**Dataset entries:**
- - -

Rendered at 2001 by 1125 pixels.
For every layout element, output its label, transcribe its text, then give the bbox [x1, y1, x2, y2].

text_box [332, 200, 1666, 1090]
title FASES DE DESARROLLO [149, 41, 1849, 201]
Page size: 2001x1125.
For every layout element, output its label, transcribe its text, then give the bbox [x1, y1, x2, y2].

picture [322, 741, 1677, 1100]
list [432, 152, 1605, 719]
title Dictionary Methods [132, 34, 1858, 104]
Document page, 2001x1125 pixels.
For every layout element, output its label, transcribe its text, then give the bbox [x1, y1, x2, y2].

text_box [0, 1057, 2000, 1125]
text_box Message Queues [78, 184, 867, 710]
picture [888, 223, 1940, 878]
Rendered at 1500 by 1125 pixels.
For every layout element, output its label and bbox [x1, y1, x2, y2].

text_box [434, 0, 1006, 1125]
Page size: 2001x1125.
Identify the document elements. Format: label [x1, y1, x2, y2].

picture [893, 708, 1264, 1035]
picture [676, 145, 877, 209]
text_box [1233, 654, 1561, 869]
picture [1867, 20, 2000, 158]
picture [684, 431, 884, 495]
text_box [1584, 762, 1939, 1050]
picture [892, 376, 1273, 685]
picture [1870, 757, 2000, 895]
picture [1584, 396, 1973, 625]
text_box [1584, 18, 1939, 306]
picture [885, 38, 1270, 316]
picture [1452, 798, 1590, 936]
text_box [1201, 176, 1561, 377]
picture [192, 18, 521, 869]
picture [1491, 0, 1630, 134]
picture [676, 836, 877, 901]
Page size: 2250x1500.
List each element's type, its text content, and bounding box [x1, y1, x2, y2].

- - -

**Problem to work on:** Using only the entries above, output the line with "text_box [332, 200, 1666, 1090]", the line with "Page size: 2250x1500.", and all lines between them, exactly as they stand.

**Result of the exercise:**
text_box [332, 200, 1666, 1090]
title FASES DE DESARROLLO [149, 41, 1849, 201]
Page size: 2001x1125.
For every layout element, output its label, transcribe its text, then give the bbox [x1, y1, x2, y2].

picture [322, 741, 1677, 1100]
list [432, 152, 1605, 719]
title Dictionary Methods [132, 34, 1858, 104]
Document page, 2001x1125 pixels.
For every layout element, output its label, transcribe its text, then give the bbox [x1, y1, x2, y2].

text_box [0, 1057, 2000, 1125]
text_box Message Queues [78, 184, 867, 710]
picture [888, 223, 1940, 878]
Rendered at 1500 by 1125 pixels.
For every layout element, output its label and bbox [x1, y1, x2, y2].

text_box [434, 0, 1006, 1125]
Page size: 2001x1125.
Identify the document elements. Format: label [x1, y1, x2, y2].

picture [893, 708, 1264, 1035]
picture [676, 145, 877, 209]
text_box [1233, 654, 1561, 869]
picture [1867, 20, 2000, 158]
picture [684, 431, 884, 495]
text_box [1584, 762, 1939, 1050]
picture [892, 376, 1273, 685]
picture [1870, 757, 2000, 895]
picture [1584, 396, 1973, 625]
text_box [1584, 18, 1939, 306]
picture [885, 38, 1270, 316]
picture [1452, 798, 1590, 936]
text_box [1201, 176, 1561, 377]
picture [192, 18, 521, 869]
picture [1491, 0, 1630, 134]
picture [676, 836, 877, 901]
Page size: 2250x1500.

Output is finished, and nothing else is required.